First-in-Human CAR T-Cell Therapy in Multiple Myeloma


CAR T-cell therapy may have a role in combating relapsed/refractory multiple myeloma, according to new data from a phase I study presented at the 2017 ASCO Annual Meeting, held June 2–6 in Chicago.

CHICAGO-Chimeric antigen receptor (CAR) T-cell therapy may have a role in combating relapsed/refractory multiple myeloma (MM), according to new data from a phase I study presented (abstract 3010) at the 2017 American Society of Clinical Oncology (ASCO) Annual Meeting, held June 2–6 in Chicago.

Researchers have developed a product called bb2121, which shows promising efficacy at dose levels above 5 x 107 CAR-positive T cells.
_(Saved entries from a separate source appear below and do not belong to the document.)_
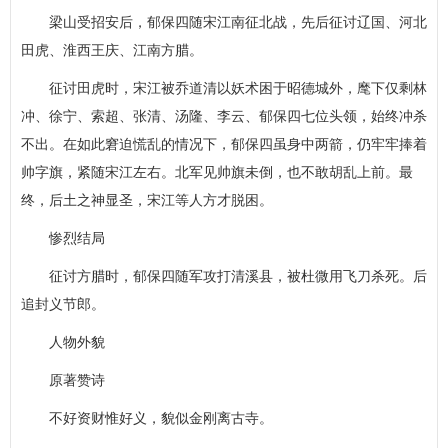
梁山受招安后，郁保四随宋江南征北战，先后征讨辽国、河北
田虎、淮西王庆、江南方腊。
征讨田虎时，宋江被乔道清以妖术困于昭德城外，麾下仅剩林
冲、徐宁、索超、张清、汤隆、李云、郁保四七位头领，始终冲杀
不出。在如此窘迫慌乱的情况下，郁保四虽身中两箭，仍牢牢捧着
帅字旗，紧随宋江左右。北军见帅旗未倒，也不敢胡乱上前。最
终，后土之神显圣，宋江等人方才脱困。
惨烈结局
征讨方腊时，郁保四随军攻打清溪县，被杜微用飞刀杀死。后
追封义节郎。
人物外貌
原著赞诗
不好资财惟好义，貌似金刚离古寺。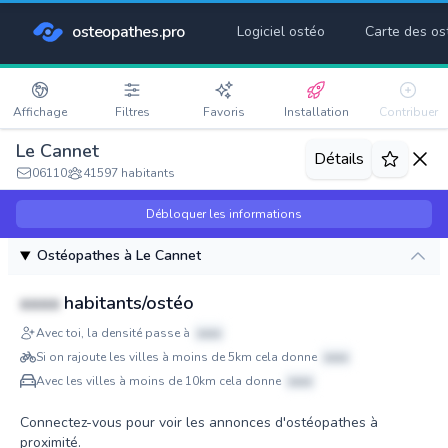
osteopathes.pro
Logiciel ostéo
Carte des os
Affichage
Filtres
Favoris
Installation
Contribuer
Le Cannet
Détails
06110
41597 habitants
Débloquer les informations
Ostéopathes à Le Cannet
xxxx
habitants/ostéo
Avec toi, la densité passe à
xxxx
Si on rajoute les villes à moins de 5km cela donne
xxxx
Avec les villes à moins de 10km cela donne
xxxx
Connectez-vous pour voir les annonces d'ostéopathes à
proximité.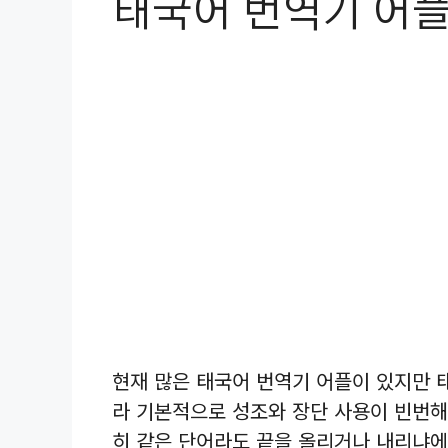
태국어 번역기 어플
현재 많은 태국어 번역기 어플이 있지만 
라 기본적으로 성조와 장단 사용이 빈번해
히 같은 단어라도 끝을 올리거나 내리냐에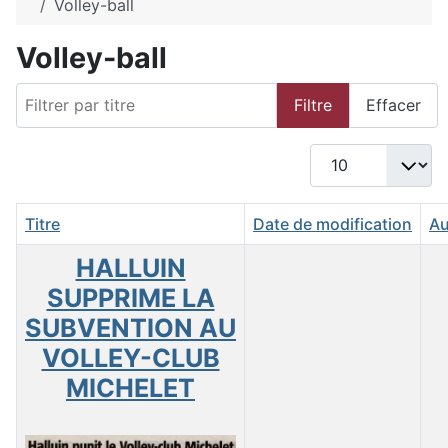
Volley-ball
Volley-ball
Filtrer par titre
Filtre
Effacer
Afficher #
Titre
Date de modification
Au
HALLUIN
SUPPRIME LA
SUBVENTION AU
VOLLEY-CLUB
MICHELET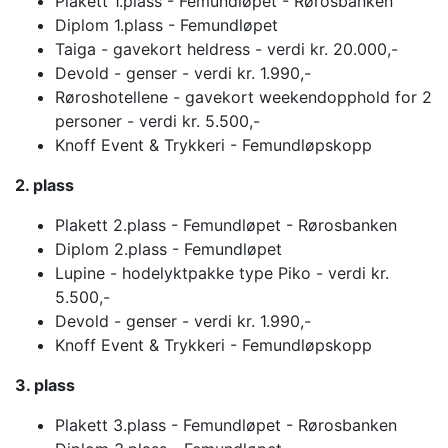
Plakett 1.plass - Femundløpet - Rørosbanken
Diplom 1.plass - Femundløpet
Taiga - gavekort heldress - verdi kr. 20.000,-
Devold - genser - verdi kr. 1.990,-
Røroshotellene - gavekort weekendopphold for 2
personer - verdi kr. 5.500,-
Knoff Event & Trykkeri - Femundløpskopp
2. plass
Plakett 2.plass - Femundløpet - Rørosbanken
Diplom 2.plass - Femundløpet
Lupine - hodelyktpakke type Piko - verdi kr.
5.500,-
Devold - genser - verdi kr. 1.990,-
Knoff Event & Trykkeri - Femundløpskopp
3. plass
Plakett 3.plass - Femundløpet - Rørosbanken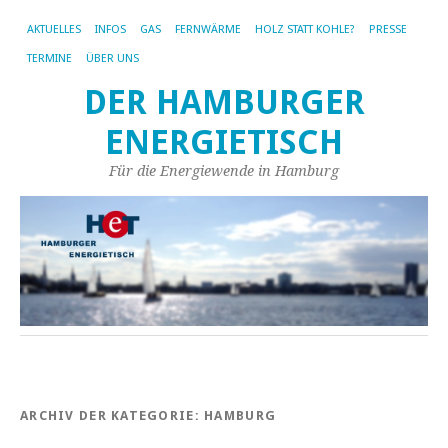
AKTUELLES
INFOS
GAS
FERNWÄRME
HOLZ STATT KOHLE?
PRESSE
TERMINE
ÜBER UNS
DER HAMBURGER
ENERGIETISCH
Für die Energiewende in Hamburg
ARCHIV DER KATEGORIE:
HAMBURG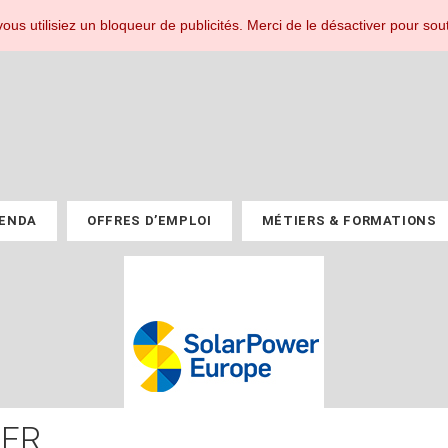
r les professionnels du PV.
ous utilisiez un bloqueur de publicités. Merci de le désactiver pour sout
ENDA
OFFRES D’EMPLOI
MÉTIERS & FORMATIONS
ER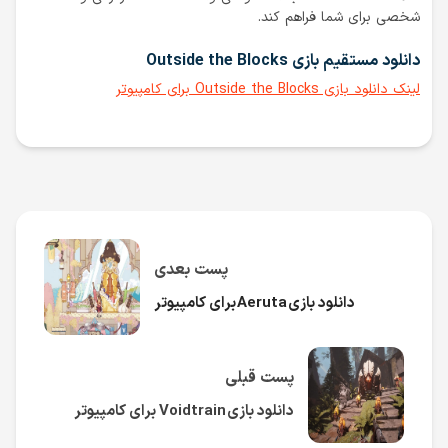
شخصی برای شما فراهم کند.
دانلود مستقیم بازی Outside the Blocks
لینک دانلود بازی Outside the Blocks برای کامپیوتر
پست بعدی
دانلود بازی Aeruta برای کامپیوتر
پست قبلی
دانلود بازی Voidtrain برای کامپیوتر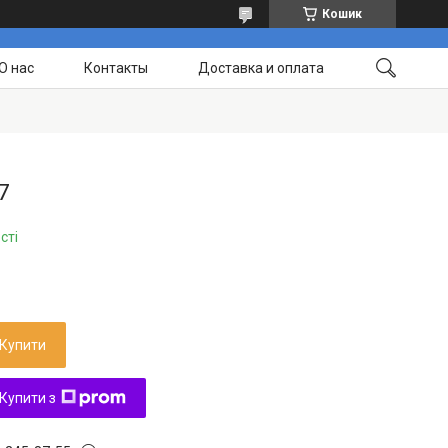
Кошик
О нас
Контакты
Доставка и оплата
7
сті
Купити
Купити з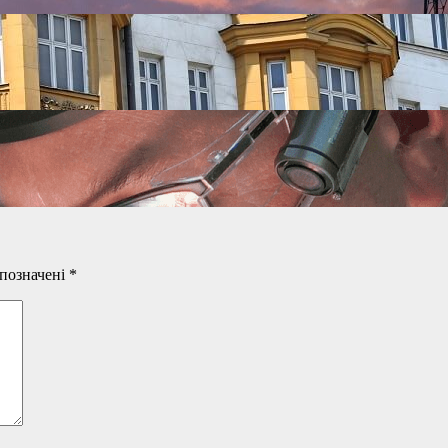
 позначені
*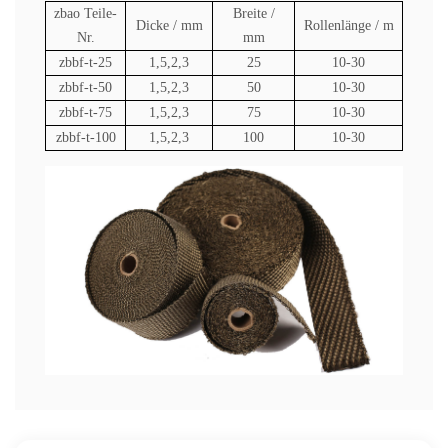
zbao Teile-
Breite /
Dicke / mm
Rollenlänge / m
Nr.
mm
zbbf-t-25
1,5,2,3
25
10-30
zbbf-t-50
1,5,2,3
50
10-30
zbbf-t-75
1,5,2,3
75
10-30
zbbf-t-100
1,5,2,3
100
10-30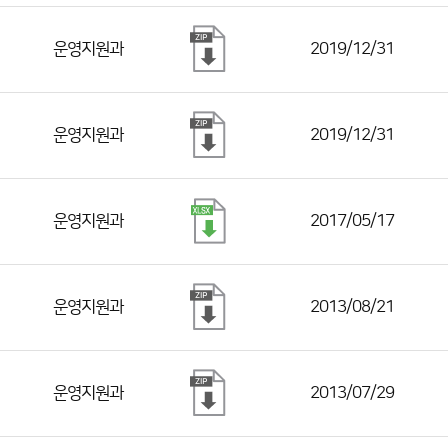
운영지원과
2019/12/31
운영지원과
2019/12/31
운영지원과
2017/05/17
운영지원과
2013/08/21
운영지원과
2013/07/29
An initial study with 21 patients is suggesting good clinical responses in a significant number of patients with mild and manageable cytokine release syndrome (CRS). Most of the cases involved grade 1 and 2. However, two patients suffered with grade 3 CRS that resolved in 24 hours. One unrelated death occurred in this trial due to cardiopulmonary arrest in a patient who had an extensive cardiac history. This death occurred more than 4 months after bb2121 infusion.

“We found that in a very heavily pretreated relapsed/refractory MM patient population there was an overall response rate of 100% beyond the first dose level tested,” study investigator Jesús Berdeja, MD, who is the Director of Myeloma Research at the Sarah Cannon Research Institute in Nashville, Tennessee, told OncoTherapy Network.

The goal of the current study was to test the safety and effectiveness of a CAR T-cell modality in patients with relapsed/refractory MM. Researchers developed a second-generation CAR construct targeting B-cell maturation antigen (BCMA) to redirect T cells to MM.   

This product contains autologous T cells transduced with a lentiviral vector encoding a novel CAR. The CAR contains an anti-BCMA scFv, a 4-1BB costimulatory motif and a CD3-zeta T-cell activation domain.

In this multicenter phase I dose escalation trial, all the patients had received ≥ 3 prior regimens, including a proteasome inhibitor and an immunomodulatory agent, or the patients were double-refractory and had ≥ 50% BCMA expression on plasma cells. The patients received lymphodepletion with Flu (30 mg/m2)/Cy (300 mg/m2) daily for 3 days. Next, they receive one infusion of bb2121. The study utilized a standard 3+3 design with planned dose levels of 5, 15, 45, 80, and 120 x 107 CAR-positive T cells.

The median age of the patients was 58 years (range: 37–74 years) and the median time since diagnoses was 5 years (range: 1–16 years). In this cohort, the median number of prior lines of therapy was 7 (range: 3–14) and 100% had prior autologous stem cell transplant. Prior therapies included bortezomib, carfilzomib, lenalidomide, pomalidomide, and daratumumab.

“The high overall response rates and in particular the depth of responses (>/= VGPR 73%) achieved with CAR T therapy in such a refractory patient population is beyond what has ever been seen in multiple myeloma,” Berdeja told the OncoTherapy Network. “In this study, cytokine release syndrome was common, but the vast majority was grade 1/2 and required no intervention. Only four patients overall required tocilizumab and one patient required steroids. No grade 3/4 neurotoxicity was seen. The degree of toxicity is less than that described in other CAR T trials in myeloma and other diseases.”